Type `exclude FORCE <ADDRESS>*' to exclude without checking free space.
status output before attempting the exclude
Using cluster file `/etc/foundationdb/memory.cluster'.
Configuration:
Redundancy mode - double
Storage engine - memory-2
Coordinators - 3
Cluster:
FoundationDB processes - 24
Zones - 8
Machines - 8
Memory availability - 14.4 GB per process on machine with least available
Retransmissions rate - 1 Hz
Fault Tolerance - 1 machine
Server time - 04/12/21 21:04:17
Data:
Replication health - Healthy (Repartitioning)
Moving data - 0.008 GB
Sum of key-value sizes - 6.249 GB
Disk space used - 134.657 GB
Operating space:
Storage server - 12.1 GB free on most full server
Log server - 287.6 GB free on most full server
Workload:
Read rate - 1783 Hz
Write rate - 31174 Hz
Transactions started - 442 Hz
Transactions committed - 302 Hz
Conflict rate - 0 Hz
Backup and DR:
Running backups - 0
Running DRs - 0
Client time: 04/12/21 21:04:03
Where we think the bug is:
Code: https://github.com/apple/foundationdb/blob/6.2.20/fdbcli/fdbcli.actor.cpp#L2150-L2154
if( ssExcludedCount==ssTotalCount || (1-worstFreeSpaceRatio)*ssTotalCount/(ssTotalCount-ssExcludedCount) > 0.9 ) {
printf("ERROR: This exclude may cause the total free space in the cluster to drop below 10%%.\n"
"Type `exclude FORCE <ADDRESS>*' to exclude without checking free space.\n");
return true;
}
In the scenario described in the Background:
- memory engine:
- ssExcludedCount is 2 (excluded storage server process, if we are doing exclude one DB node at time)
- ssTotalCount is 8 (total storage server processes, 2*4=8)
- which means if the worstFreeSpaceRatio is less than 32.5%, we will see this error message.
But FDB calculated the free space ratio by checking the disk usage (even for memory storage engine type):
worstFreeSpaceRatio = double(free_bytes)/total_bytes
free bytes on disk / total bytes on disk
When we checked the status json output, on the disk section, looks like our calculated worstFreeSpaceRatio is around 30%
"command_line" : "/usr/sbin/fdbserver --class=storage --cluster_file=/etc/foundationdb/memory.cluster --datadir=/mnt/fdb/4600 --knob_max_shard_bytes=100000000 --listen_address=public --logdir=/mnt/logs/fdb --memory=22GiB --public_address=auto:4600 --storage_memory=14GiB",
"disk" : {
"busy" : 0.85438799999999993,
"free_bytes" : 380603060224,
"reads" : {
"counter" : 559764735,
"hz" : 1192.3800000000001,
"sectors" : 48120
},
"total_bytes" : 1869103546368,
"writes" : {
"counter" : 610911231,
"hz" : 1063.79,
"sectors" : 143504
}
},
Summary
- We'd suggest that for
memorystorage engine type, the code could take memory usage into consideration rather than disk usage. - If this is changed/improved in a newer version, please let us know
The memory storage engine also uses disk to store data, so it needs to make sure there is sufficient space on disk when excluding something.

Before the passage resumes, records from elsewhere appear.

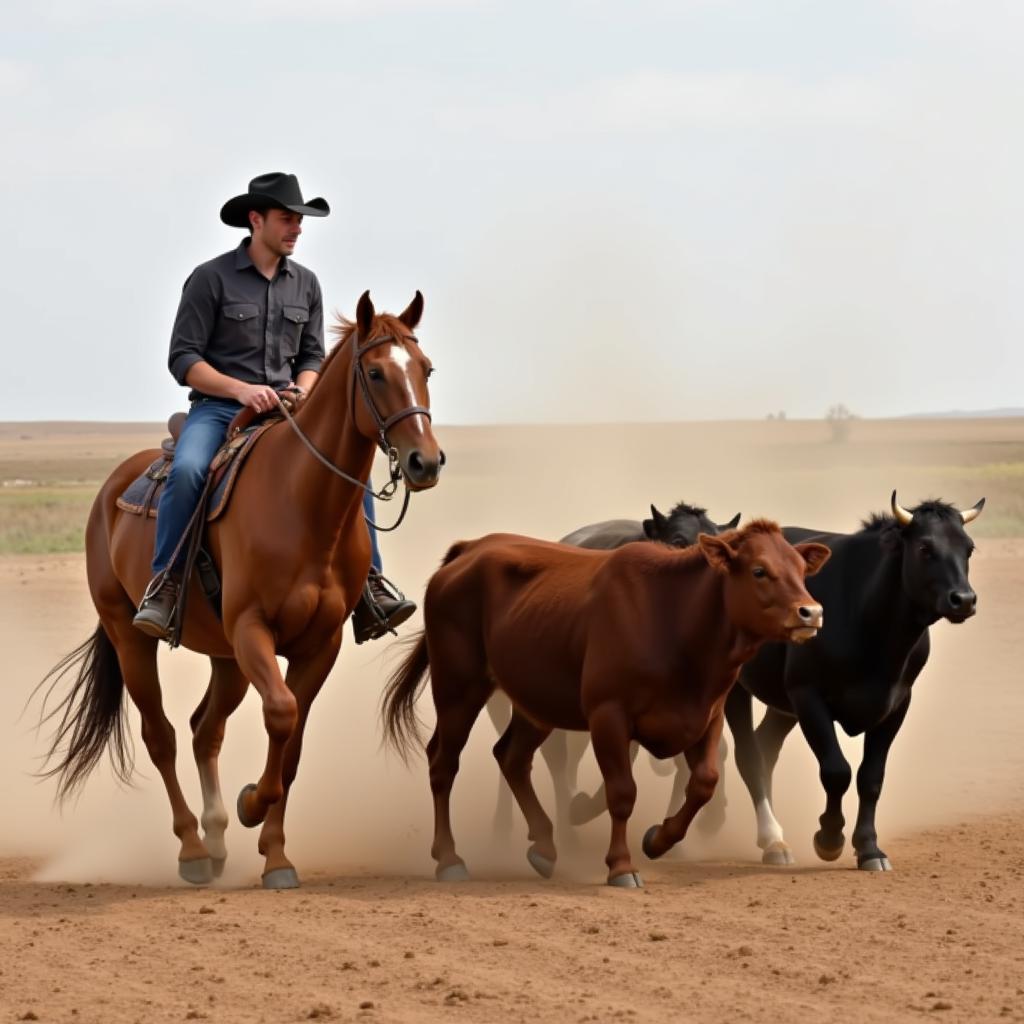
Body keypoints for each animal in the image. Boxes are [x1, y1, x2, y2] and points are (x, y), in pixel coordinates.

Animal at [37, 290, 444, 888]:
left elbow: (292, 742)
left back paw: (216, 837)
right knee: (160, 735)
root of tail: (111, 490)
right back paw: (192, 849)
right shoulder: (253, 629)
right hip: (130, 637)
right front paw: (252, 803)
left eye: (425, 369)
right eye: (375, 372)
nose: (425, 461)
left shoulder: (319, 644)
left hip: (225, 657)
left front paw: (275, 854)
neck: (303, 505)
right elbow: (280, 712)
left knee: (204, 729)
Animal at [380, 524, 827, 884]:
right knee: (443, 763)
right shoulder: (608, 716)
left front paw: (657, 839)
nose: (811, 612)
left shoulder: (706, 717)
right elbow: (621, 792)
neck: (673, 618)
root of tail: (469, 549)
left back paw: (545, 847)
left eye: (800, 570)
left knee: (511, 757)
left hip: (535, 703)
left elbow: (703, 782)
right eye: (759, 570)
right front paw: (621, 867)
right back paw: (450, 860)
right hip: (459, 686)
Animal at [729, 491, 983, 868]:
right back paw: (771, 840)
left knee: (765, 746)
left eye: (968, 548)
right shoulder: (807, 695)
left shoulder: (896, 704)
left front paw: (869, 847)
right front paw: (829, 838)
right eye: (925, 547)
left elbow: (871, 778)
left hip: (782, 705)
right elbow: (837, 771)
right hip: (734, 688)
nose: (963, 600)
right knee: (748, 753)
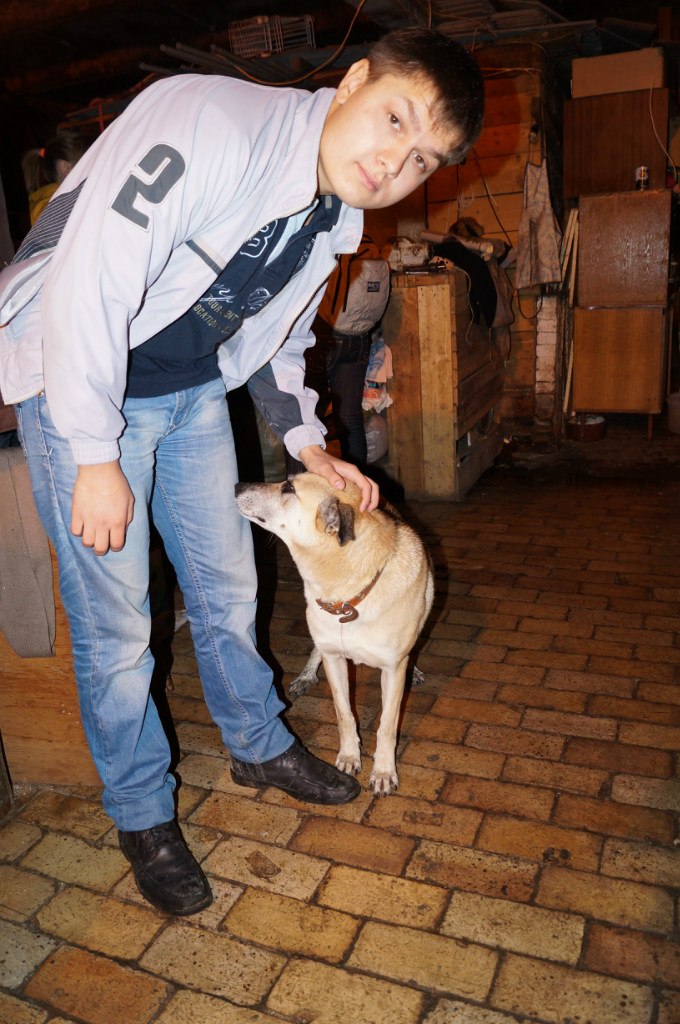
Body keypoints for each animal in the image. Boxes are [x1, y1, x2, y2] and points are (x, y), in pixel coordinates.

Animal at [235, 473, 433, 795]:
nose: (237, 485)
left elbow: (387, 725)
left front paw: (383, 771)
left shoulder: (392, 670)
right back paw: (305, 677)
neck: (346, 594)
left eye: (288, 488)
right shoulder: (334, 659)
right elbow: (344, 714)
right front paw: (350, 756)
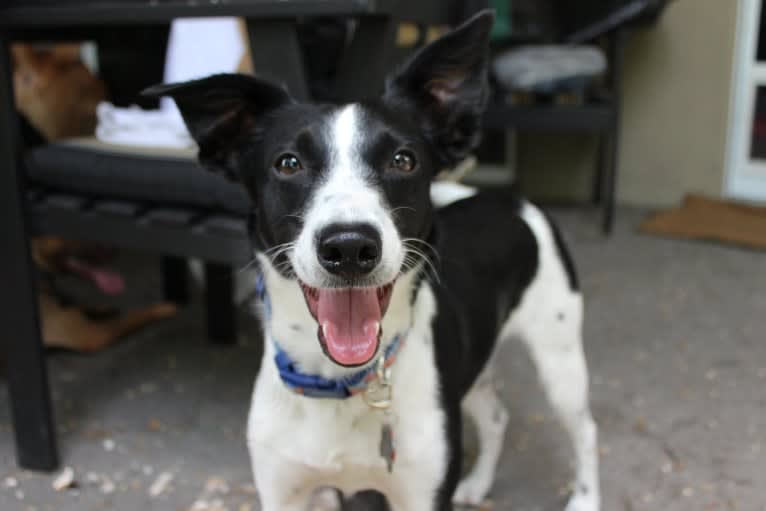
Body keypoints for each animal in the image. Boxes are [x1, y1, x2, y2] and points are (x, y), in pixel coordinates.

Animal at [144, 12, 600, 511]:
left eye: (403, 160)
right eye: (288, 163)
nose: (348, 247)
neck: (338, 384)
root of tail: (512, 200)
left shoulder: (422, 492)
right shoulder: (283, 490)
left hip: (559, 358)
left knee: (585, 429)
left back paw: (585, 497)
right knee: (497, 415)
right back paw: (478, 484)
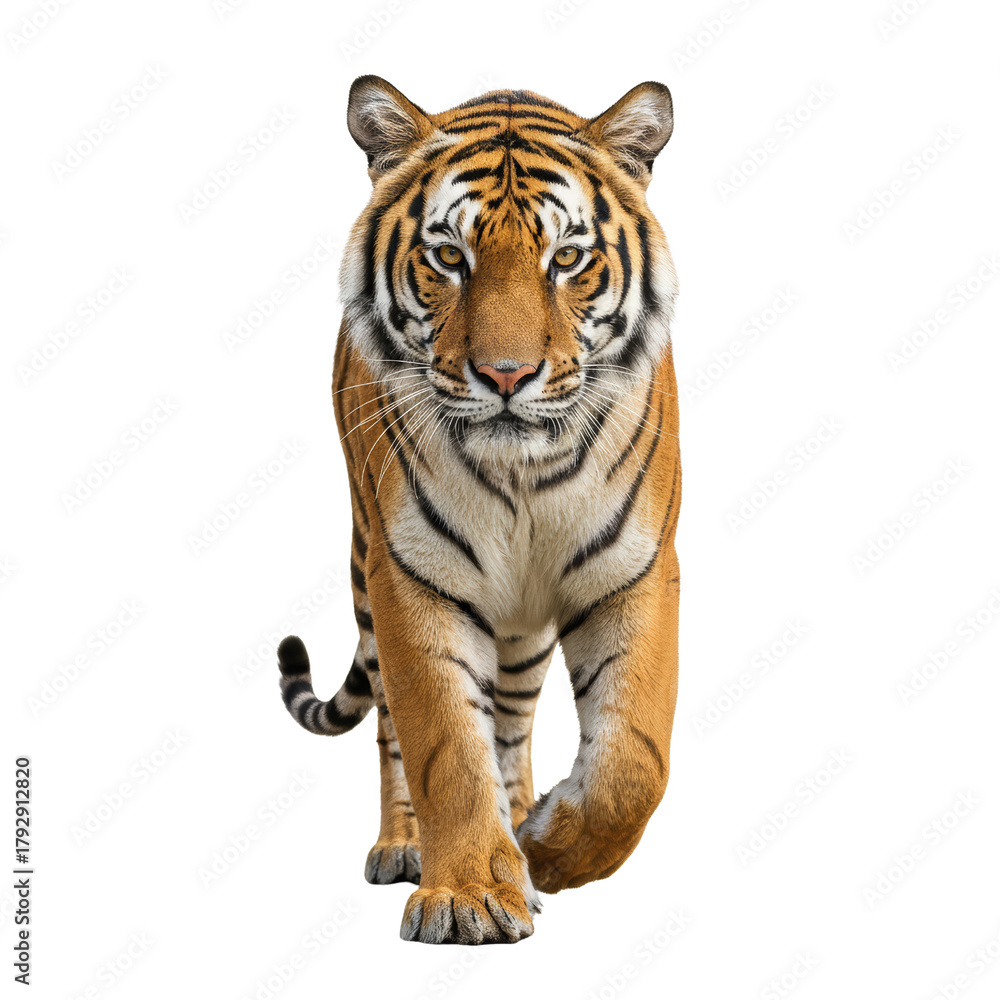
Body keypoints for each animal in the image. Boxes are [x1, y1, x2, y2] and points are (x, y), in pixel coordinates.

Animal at [277, 75, 681, 945]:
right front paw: (466, 896)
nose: (505, 375)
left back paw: (521, 822)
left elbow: (635, 760)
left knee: (513, 722)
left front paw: (550, 850)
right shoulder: (412, 578)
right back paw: (405, 845)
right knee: (393, 725)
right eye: (448, 257)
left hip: (522, 629)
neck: (525, 472)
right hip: (368, 572)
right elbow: (442, 746)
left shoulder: (633, 571)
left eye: (567, 258)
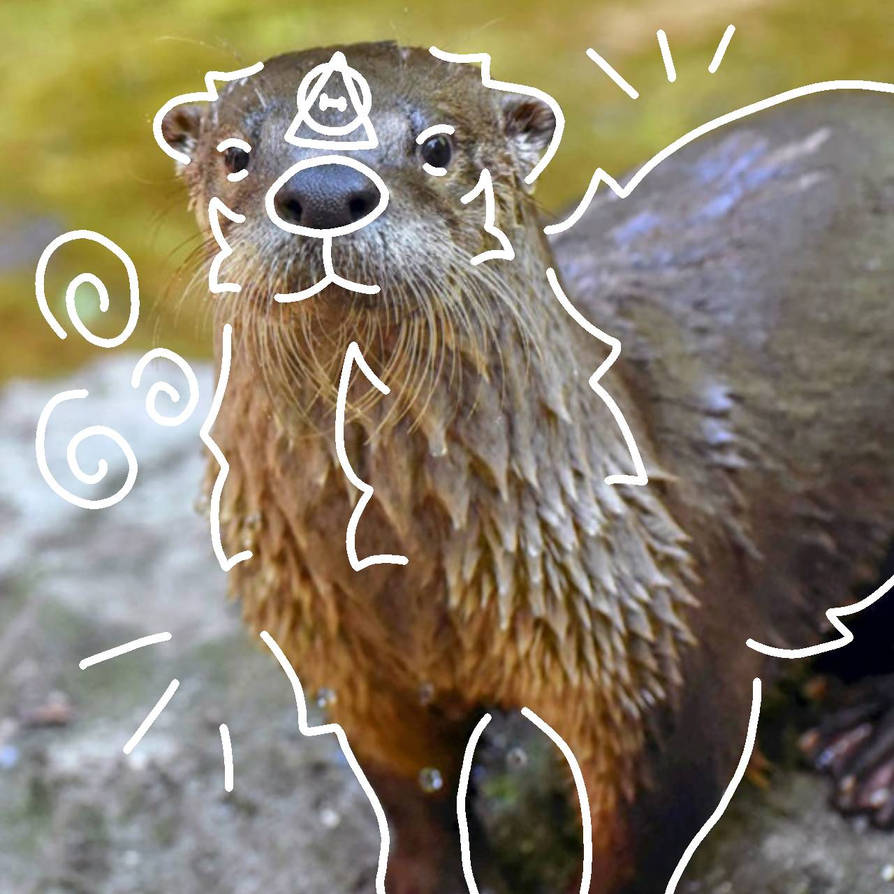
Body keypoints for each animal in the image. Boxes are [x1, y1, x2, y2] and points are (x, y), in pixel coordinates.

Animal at [160, 42, 894, 892]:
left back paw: (871, 750)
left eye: (436, 147)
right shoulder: (348, 663)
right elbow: (407, 801)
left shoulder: (651, 641)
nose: (323, 191)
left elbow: (649, 825)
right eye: (236, 155)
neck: (401, 571)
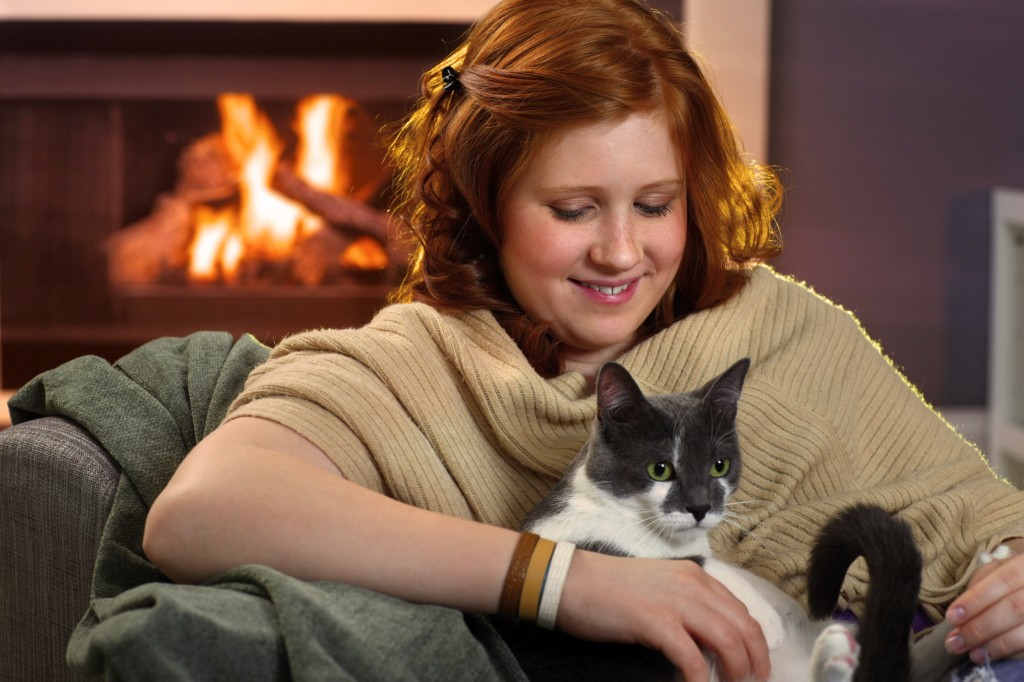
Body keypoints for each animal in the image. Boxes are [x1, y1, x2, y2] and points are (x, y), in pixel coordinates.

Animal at [516, 358, 925, 675]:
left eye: (719, 465)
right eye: (660, 469)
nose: (700, 507)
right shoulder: (569, 538)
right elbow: (690, 565)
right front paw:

It does seem like a problem, though, that it doesn't account for available storage memory at all.
That said, there are some significant issues with the current disk calculation. One is that it assumes that every process in the cluster is using as much space as the most full process. Second, it's not accounting for how much space the processes are using, but only how much free space the disk has. That means if you are using disks that have other data on them, this calculation is going to be even more wrong. Third, files on disk can actually have a bunch of empty pages in them, meaning that when moved they will consume less space.
The net result of this is that this check is very pessimistic. There are many cases where it will warn you about free space that are not actually concerning. This isn't necessarily a show-stopping problem, as you have the ability to force the exclude after evaluating the situation manually, but it would be quite nice if this computation could be made to be more accurate.